* [Your instructions] Could you turn every line of the records below into a Markdown table, skipping blank lines, with a "Row" column holding the row number and a "Line" column holding the line?

* [Recorded data]
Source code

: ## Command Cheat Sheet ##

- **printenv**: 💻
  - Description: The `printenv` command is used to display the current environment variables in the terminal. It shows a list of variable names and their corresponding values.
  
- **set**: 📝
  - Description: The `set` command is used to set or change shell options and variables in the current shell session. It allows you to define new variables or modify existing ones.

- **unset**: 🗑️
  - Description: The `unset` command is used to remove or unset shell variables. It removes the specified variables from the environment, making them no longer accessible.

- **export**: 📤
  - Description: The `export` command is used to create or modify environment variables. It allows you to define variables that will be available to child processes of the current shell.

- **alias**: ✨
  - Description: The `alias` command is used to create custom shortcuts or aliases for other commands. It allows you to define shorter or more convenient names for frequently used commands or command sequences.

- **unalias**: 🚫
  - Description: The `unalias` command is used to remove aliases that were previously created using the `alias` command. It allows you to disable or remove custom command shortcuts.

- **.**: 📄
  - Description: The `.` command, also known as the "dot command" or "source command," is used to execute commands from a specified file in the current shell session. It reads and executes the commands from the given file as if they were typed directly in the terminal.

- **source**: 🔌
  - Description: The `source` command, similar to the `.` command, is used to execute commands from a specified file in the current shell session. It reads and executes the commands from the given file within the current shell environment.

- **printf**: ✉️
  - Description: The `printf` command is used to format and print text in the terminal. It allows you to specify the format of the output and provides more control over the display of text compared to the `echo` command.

* [Expected answer]
| Row | Line |
|---|---|
| 1 | Source code |
| 2 | : ## Command Cheat Sheet ## |
| 3 | - **printenv**: 💻 |
| 4 |   - Description: The `printenv` command is used to display the current environment variables in the terminal. It shows a list of variable names and their corresponding values. |
| 5 | - **set**: 📝 |
| 6 |   - Description: The `set` command is used to set or change shell options and variables in the current shell session. It allows you to define new variables or modify existing ones. |
| 7 | - **unset**: 🗑️ |
| 8 |   - Description: The `unset` command is used to remove or unset shell variables. It removes the specified variables from the environment, making them no longer accessible. |
| 9 | - **export**: 📤 |
| 10 |   - Description: The `export` command is used to create or modify environment variables. It allows you to define variables that will be available to child processes of the current shell. |
| 11 | - **alias**: ✨ |
| 12 |   - Description: The `alias` command is used to create custom shortcuts or aliases for other commands. It allows you to define shorter or more convenient names for frequently used commands or command sequences. |
| 13 | - **unalias**: 🚫 |
| 14 |   - Description: The `unalias` command is used to remove aliases that were previously created using the `alias` command. It allows you to disable or remove custom command shortcuts. |
| 15 | - **.**: 📄 |
| 16 |   - Description: The `.` command, also known as the "dot command" or "source command," is used to execute commands from a specified file in the current shell session. It reads and executes the commands from the given file as if they were typed directly in the terminal. |
| 17 | - **source**: 🔌 |
| 18 |   - Description: The `source` command, similar to the `.` command, is used to execute commands from a specified file in the current shell session. It reads and executes the commands from the given file within the current shell environment. |
| 19 | - **printf**: ✉️ |
| 20 |   - Description: The `printf` command is used to format and print text in the terminal. It allows you to specify the format of the output and provides more control over the display of text compared to the `echo` command. |